The most common diagnostic categories were respiratory
(41%) and neurological (17%) followed by cardiac condition
(13%). Common indications for TI include oxygenation failure
(38%), ventilation failure (38%), and unstable hemodynamics
(11%). Eighteen percent of TIs were for elective procedures.
History of difficult airway was reported in 14% (Table 1).

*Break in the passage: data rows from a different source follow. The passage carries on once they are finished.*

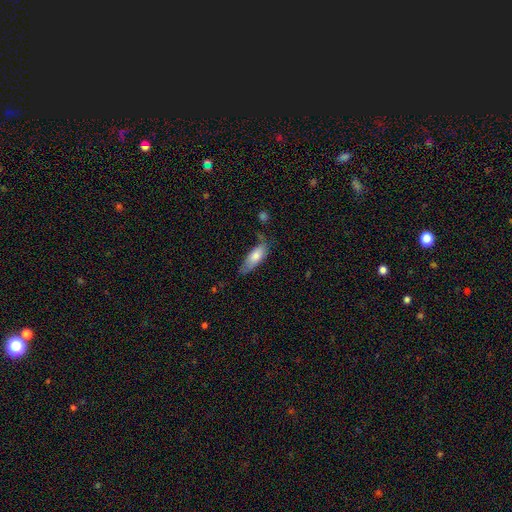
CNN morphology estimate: smooth-or-featured: smooth: 76% | featured or disk: 18% | star or artifact: 6%
  how-rounded: in between: 66% | cigar-shaped: 32% | round: 2%
  merging: none: 59% | minor disturbance: 30% | major disturbance: 7% | merger: 4%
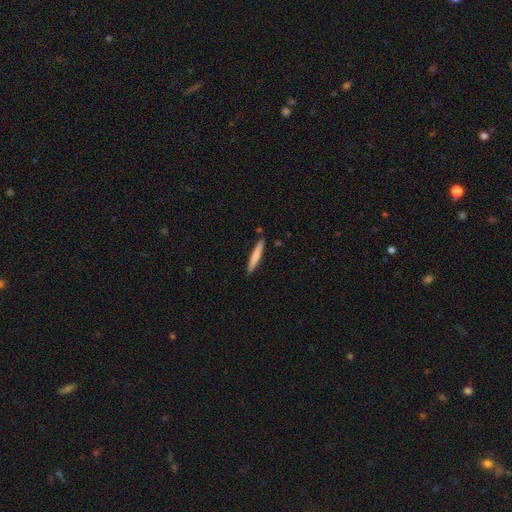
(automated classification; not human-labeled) smooth-or-featured: smooth: 73% | featured or disk: 22% | star or artifact: 5%
  how-rounded: cigar-shaped: 95% | in between: 4% | round: 1%
  merging: none: 89% | minor disturbance: 8% | merger: 2% | major disturbance: 1%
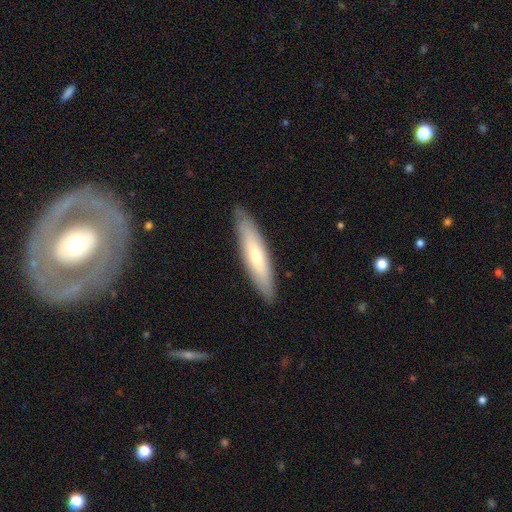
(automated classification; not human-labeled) Smooth or featured: smooth — 51% (featured or disk — 42%)
How rounded: cigar-shaped — 77% (in between — 22%)
Merging: none — 86% (minor disturbance — 10%)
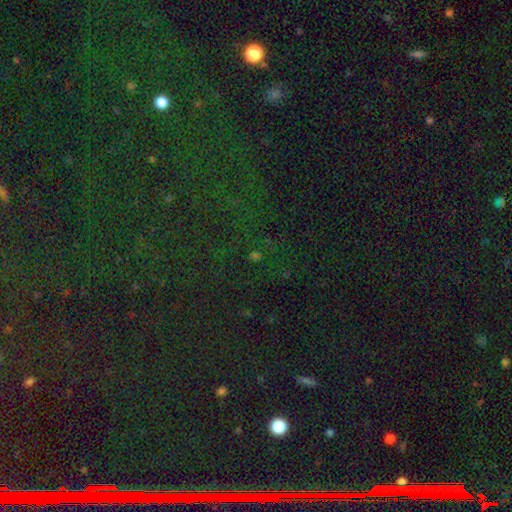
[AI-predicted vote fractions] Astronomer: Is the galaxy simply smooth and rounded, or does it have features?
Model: star or artifact — 71%.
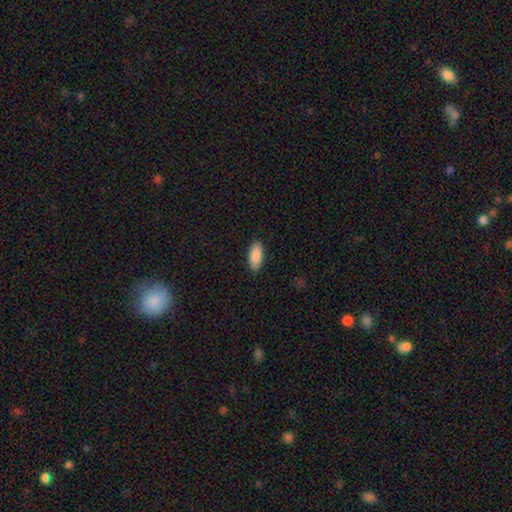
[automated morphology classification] type=smooth (89%); roundness=in between (84%); merging=none (87%).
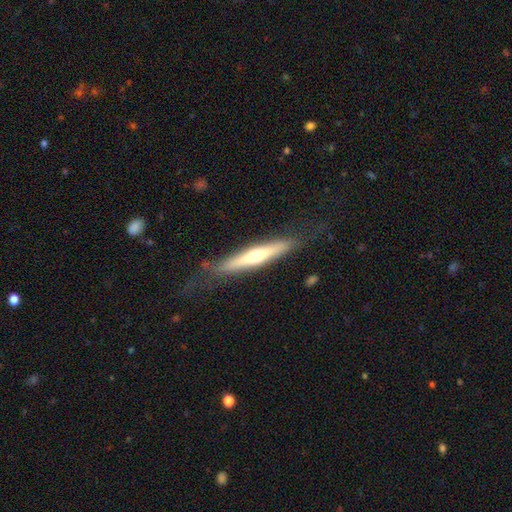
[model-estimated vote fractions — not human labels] featured or disk 57%, smooth 37%, star or artifact 5%. Down the decision tree: edge-on disk — yes (93%); edge-on bulge — rounded (83%); merging — none (76%).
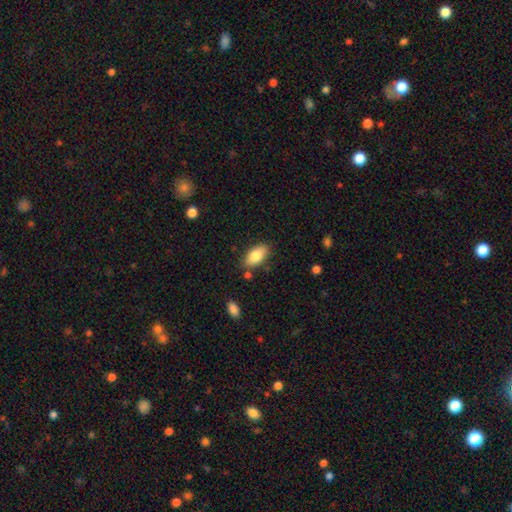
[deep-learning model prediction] Smooth or featured? smooth (82%)
How rounded? in between (92%)
Merging? none (80%)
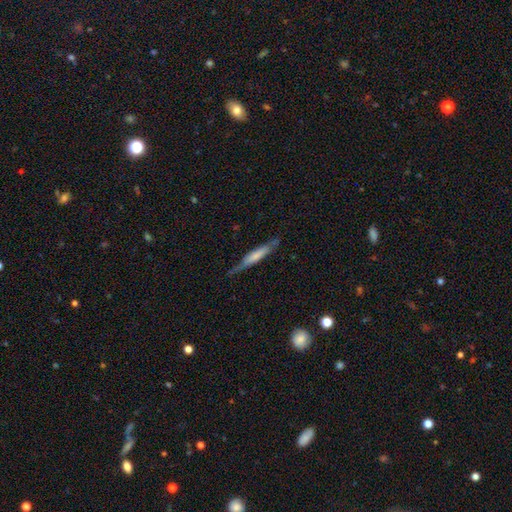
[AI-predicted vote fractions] This is possibly a smooth galaxy (51%). How rounded: clearly cigar-shaped (91%). Merging: likely none (72%).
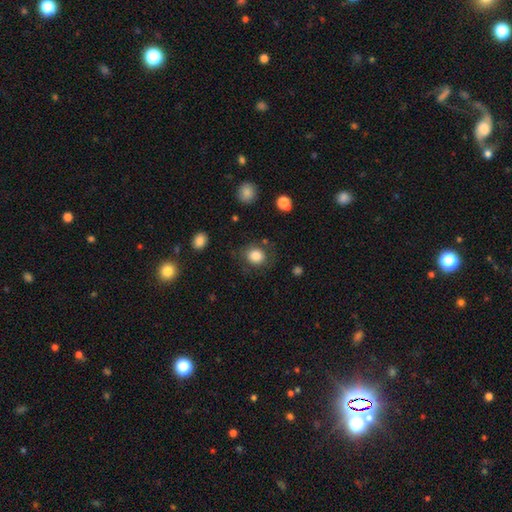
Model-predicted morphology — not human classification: Smooth or featured? smooth (84%)
How rounded? round (75%)
Merging? none (77%)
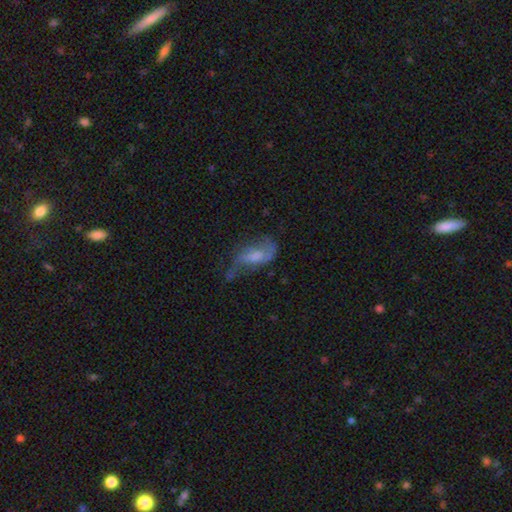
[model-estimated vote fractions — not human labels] A featured or disk galaxy (58%) with no bar (46%), spiral arms (76%) and a moderate central bulge (34%). Merging: none (36%).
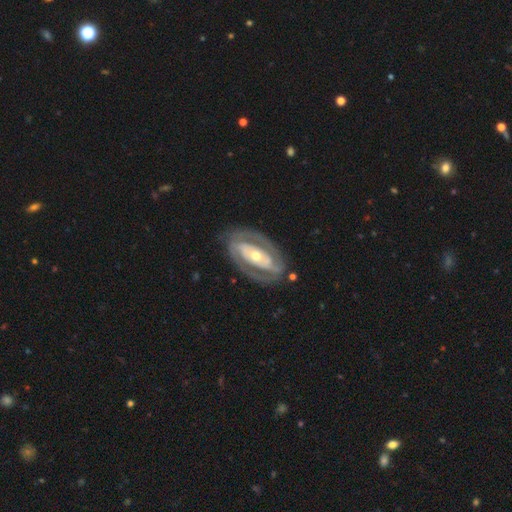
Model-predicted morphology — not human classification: Q: Smooth or featured?
A: featured or disk (83%); runner-up: smooth (13%)
Q: Edge-on disk?
A: no (94%); runner-up: yes (6%)
Q: Bar?
A: no (43%); runner-up: strong (36%)
Q: Spiral arms?
A: yes (76%); runner-up: no (24%)
Q: Spiral winding?
A: tight (56%); runner-up: medium (33%)
Q: Spiral arm count?
A: 2 (80%); runner-up: can't tell (11%)
Q: Bulge size?
A: moderate (55%); runner-up: small (37%)
Q: Merging?
A: none (80%); runner-up: minor disturbance (12%)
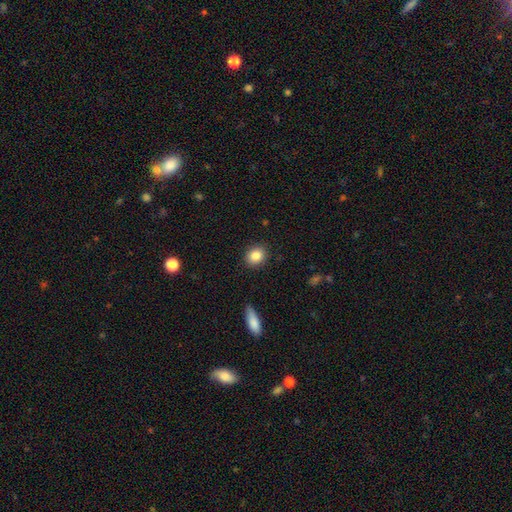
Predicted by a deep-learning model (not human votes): smooth 86%, star or artifact 9%, featured or disk 6%. Down the decision tree: how rounded — round (66%); merging — none (89%).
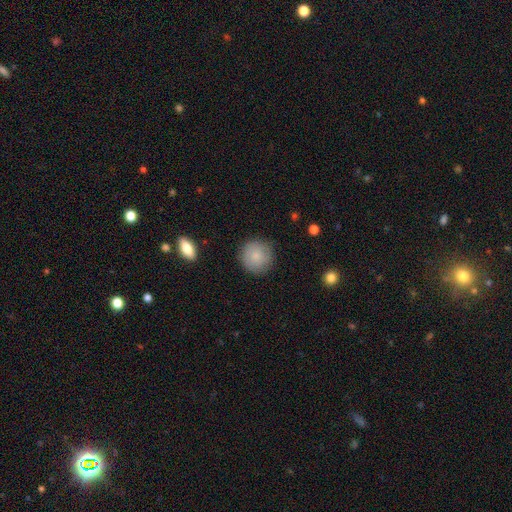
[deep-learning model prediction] Q: Smooth or featured?
A: smooth (84%); runner-up: featured or disk (9%)
Q: How rounded?
A: round (94%); runner-up: in between (5%)
Q: Merging?
A: none (86%); runner-up: minor disturbance (10%)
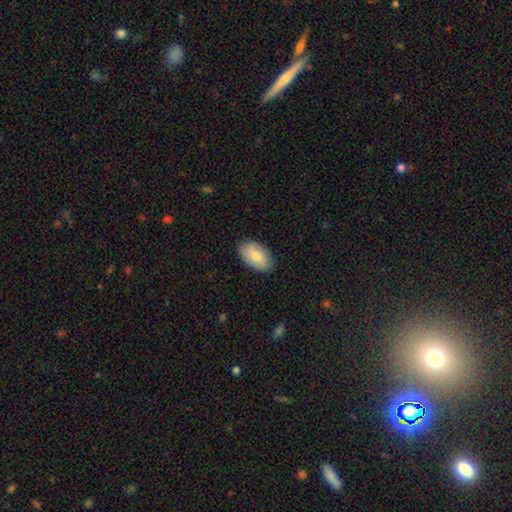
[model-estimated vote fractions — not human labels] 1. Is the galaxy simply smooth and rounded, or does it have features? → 69% smooth, 25% featured or disk, 6% star or artifact.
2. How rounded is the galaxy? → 93% in between, 5% round, 2% cigar-shaped.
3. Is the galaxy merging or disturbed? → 85% none, 12% minor disturbance, 2% major disturbance, 1% merger.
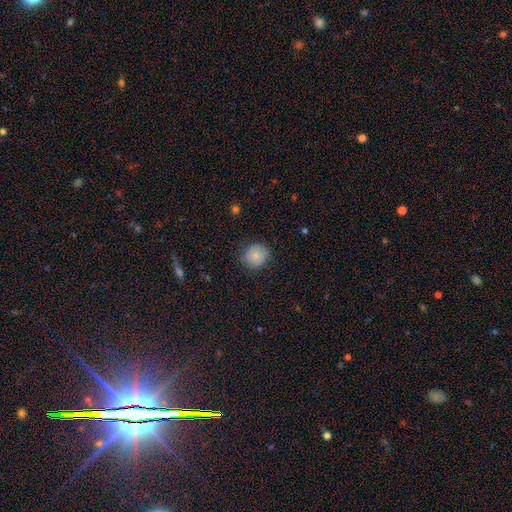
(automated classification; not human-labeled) Smooth or featured? Predicted: smooth (p=0.82). How rounded? Predicted: round (p=0.82). Merging? Predicted: none (p=0.82).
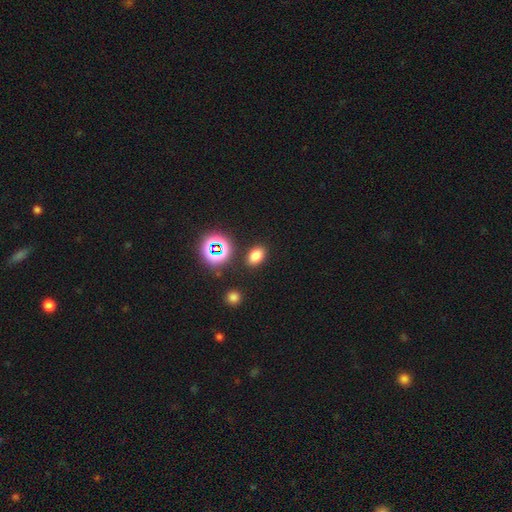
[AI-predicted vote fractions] Smooth or featured? smooth (74%)
How rounded? in between (77%)
Merging? none (85%)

Attending level providers were present at 89% of TIs; however,
we were not able to delineate the differences among disciplines
(e.g., PICU attending vs anesthesiology attending).
Medication Choice for TI
Table 2 presents the commonly used medications. Vagolytics were
used in 37%. Fentanyl and midazolam were the most commonly
used TI induction medications (64% and 58%, respectively). Ketamine was used in 27%. Propofol was used in 14% of TIs with a
wide variance in use (range, 0–85% across sites). Etomidate was
rarely used (2%). Neuromuscular blockade was used in 92%
(range, 75–96% across sites) with
rocuronium the most commonly
used paralytic (64%) and succinylcholine rarely used (0.7%).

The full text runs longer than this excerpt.